I’ve already blogged about how I like to fry tofu, which is basically coated in cornstarch and fried in a small amount of oil. Flavoring it with buffalo wing sauce is as easy as turning the heat on low and pouring sauce over to coat.
What I (surprisingly) haven’t blogged about is the side dish I always eat with it: coconut rice with avocado and lime. If I don’t have any rice in the house, I don’t have buffalo wing tofu. I don’t even mention either one on their own. It’s always, “Buffalo wing tofu with coconut rice and avocado.” Always.
The best part is, in a rice cooker, it takes around the same amount of time to cook the rice as it does to fry tofu for two. It’s a pretty hands-mind-feet-free recipe.
I used to use white basmati rice but am in the middle of transitioning to the healthier, chewier brown rice. The coconut results are completely different– and terrifying on the first switch– but I enjoy them both. White rice will give you a much creamier side dish, but brown rice will give you great leftovers for any time of the day. The latter will also appear to not absorb any of the coconut milk while cooking, but fear not, it all works out in the end. 🙂
Coconut Rice with Lime
1 ½ cups Rice
1 ½ cups Water
1 can Coconut Milk
1 tsp Salt
Zest of 1 lime
1. Rinse rice until water is no longer cloudy. For brown rice, soak for 20 minutes.
2. Add all ingredients into a rice cooker, stir and set to cook. It’s that easy.

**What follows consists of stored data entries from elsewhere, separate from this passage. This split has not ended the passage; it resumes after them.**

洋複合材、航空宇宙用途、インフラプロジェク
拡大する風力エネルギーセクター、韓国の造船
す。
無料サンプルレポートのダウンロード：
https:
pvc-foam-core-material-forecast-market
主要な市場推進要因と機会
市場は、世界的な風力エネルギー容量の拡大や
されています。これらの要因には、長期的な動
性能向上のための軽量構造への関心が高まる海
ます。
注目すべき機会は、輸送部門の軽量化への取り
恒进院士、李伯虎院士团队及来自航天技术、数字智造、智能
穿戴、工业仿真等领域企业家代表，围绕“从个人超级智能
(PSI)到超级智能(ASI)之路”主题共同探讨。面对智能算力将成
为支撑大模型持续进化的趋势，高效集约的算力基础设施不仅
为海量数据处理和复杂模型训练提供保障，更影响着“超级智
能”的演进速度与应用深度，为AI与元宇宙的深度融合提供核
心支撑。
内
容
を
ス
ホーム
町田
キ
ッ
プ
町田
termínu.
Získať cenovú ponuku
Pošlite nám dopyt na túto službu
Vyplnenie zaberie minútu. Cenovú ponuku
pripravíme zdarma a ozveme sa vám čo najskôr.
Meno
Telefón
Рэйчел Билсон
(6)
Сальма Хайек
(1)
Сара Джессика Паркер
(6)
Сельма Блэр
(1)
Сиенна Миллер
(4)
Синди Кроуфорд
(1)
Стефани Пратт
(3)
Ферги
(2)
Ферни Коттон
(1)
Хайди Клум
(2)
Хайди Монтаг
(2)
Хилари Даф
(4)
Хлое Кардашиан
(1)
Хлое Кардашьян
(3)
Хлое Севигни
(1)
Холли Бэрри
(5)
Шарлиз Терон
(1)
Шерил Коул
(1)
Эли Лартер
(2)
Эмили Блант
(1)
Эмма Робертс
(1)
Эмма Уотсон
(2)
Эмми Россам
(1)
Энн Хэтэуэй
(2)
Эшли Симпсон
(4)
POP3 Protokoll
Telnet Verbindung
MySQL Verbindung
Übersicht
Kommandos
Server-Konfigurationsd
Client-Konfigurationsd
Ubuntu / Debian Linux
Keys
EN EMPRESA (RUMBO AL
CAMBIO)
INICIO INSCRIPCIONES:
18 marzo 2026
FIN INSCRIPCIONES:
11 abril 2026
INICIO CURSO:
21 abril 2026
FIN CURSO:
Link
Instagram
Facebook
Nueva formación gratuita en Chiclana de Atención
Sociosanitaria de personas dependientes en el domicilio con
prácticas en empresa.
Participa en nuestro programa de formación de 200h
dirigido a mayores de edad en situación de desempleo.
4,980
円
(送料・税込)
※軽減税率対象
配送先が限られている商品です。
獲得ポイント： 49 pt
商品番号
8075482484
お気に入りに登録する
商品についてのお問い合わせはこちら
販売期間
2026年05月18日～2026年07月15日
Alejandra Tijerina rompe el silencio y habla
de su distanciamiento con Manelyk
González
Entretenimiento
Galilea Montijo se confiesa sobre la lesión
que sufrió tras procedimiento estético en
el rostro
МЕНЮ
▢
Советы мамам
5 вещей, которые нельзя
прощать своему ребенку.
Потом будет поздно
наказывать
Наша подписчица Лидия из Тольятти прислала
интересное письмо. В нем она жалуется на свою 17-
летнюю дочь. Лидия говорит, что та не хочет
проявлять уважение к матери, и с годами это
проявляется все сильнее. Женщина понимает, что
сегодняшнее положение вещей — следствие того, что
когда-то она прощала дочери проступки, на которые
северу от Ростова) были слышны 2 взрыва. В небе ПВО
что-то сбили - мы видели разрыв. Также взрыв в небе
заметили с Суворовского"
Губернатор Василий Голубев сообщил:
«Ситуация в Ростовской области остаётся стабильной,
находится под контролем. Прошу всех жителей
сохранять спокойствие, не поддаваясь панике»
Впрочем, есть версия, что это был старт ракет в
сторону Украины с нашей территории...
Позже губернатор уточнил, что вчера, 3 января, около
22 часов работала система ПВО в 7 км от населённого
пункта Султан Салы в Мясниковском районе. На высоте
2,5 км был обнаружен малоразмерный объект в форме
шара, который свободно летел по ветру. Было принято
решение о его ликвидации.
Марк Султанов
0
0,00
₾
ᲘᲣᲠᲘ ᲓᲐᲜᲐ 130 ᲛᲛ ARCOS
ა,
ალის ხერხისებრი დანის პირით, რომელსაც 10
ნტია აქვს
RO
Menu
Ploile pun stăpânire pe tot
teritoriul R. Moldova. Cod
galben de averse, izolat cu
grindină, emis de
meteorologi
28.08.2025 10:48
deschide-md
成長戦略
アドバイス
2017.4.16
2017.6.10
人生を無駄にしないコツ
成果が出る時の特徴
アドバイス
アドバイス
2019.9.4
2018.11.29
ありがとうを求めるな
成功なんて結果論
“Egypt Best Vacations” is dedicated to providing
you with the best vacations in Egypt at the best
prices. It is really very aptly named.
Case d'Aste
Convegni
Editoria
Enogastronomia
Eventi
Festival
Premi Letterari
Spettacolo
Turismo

Stir it about halfway through the cooking process, if you wish.
In the event that you don’t have a rice cooker, it’s relatively easy to make on the stovetop. Simply add all the ingredients, bring to a boil with the lid on, then simmer and stir frequently until all liquid has been absorbed.
For brown coconut rice leftovers, I like to heat them up in the wok with some potatoes and kale for a hearty carby breakfast snack.